There are also issues surrounding representation and acknowledgement of bi people in the workplace. Forty-nine per cent of bi men and 34 per cent of bi women are not out to anyone at work. When I commenced my career in London’s financial district, admittedly nearly a decade ago, all the members of my law firm’s LGBTQ organisation were either gay or lesbian. None of them identified as bi and, whilst I did meet a lot of gay lawyers, I do not think I ever met any who said they were bi.
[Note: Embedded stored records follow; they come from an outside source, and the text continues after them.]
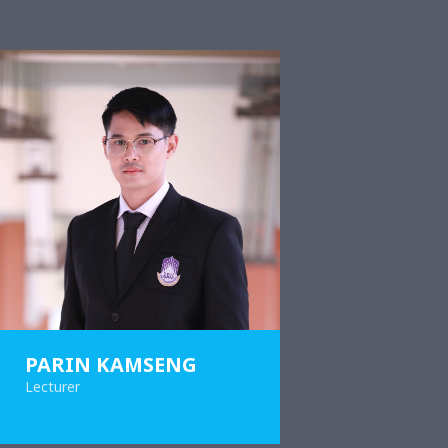
PARIN KAMSENG
Lecturer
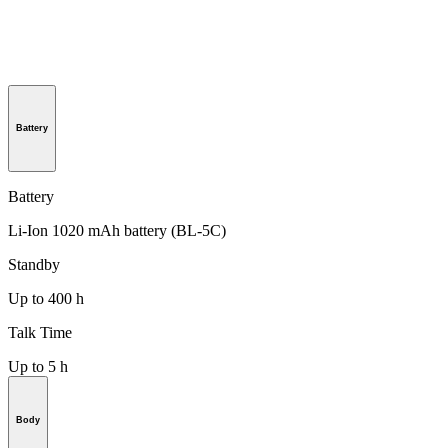
Battery
Battery
Li-Ion 1020 mAh battery (BL-5C)
Standby
Up to 400 h
Talk Time
Up to 5 h
Body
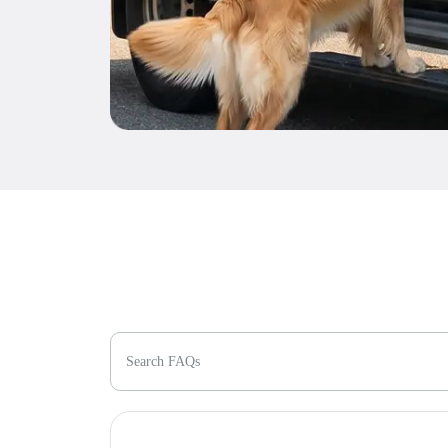
Search FAQs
Bi people have poorer mental health outcomes compared to straight, gay and lesbian people. This trend starts in schools, with young people who are bi or who identify as another term such as pan or queer more likely to harm themselves, at 67 and 79 per cent respectively, compared to 59 per cent for gay and lesbian young people.

In a world where we are all afraid of being stereotyped, it can sometimes be hardest to confront the prejudices we hold ourselves. That’s why, more than ever, we need step us as visible allies to the bi community: learning about the unique challenges bi people face, calling out biphobia and harmful stereotypes, if it is safe to do so; and ensuring we increase the representation of bi people whenever we can.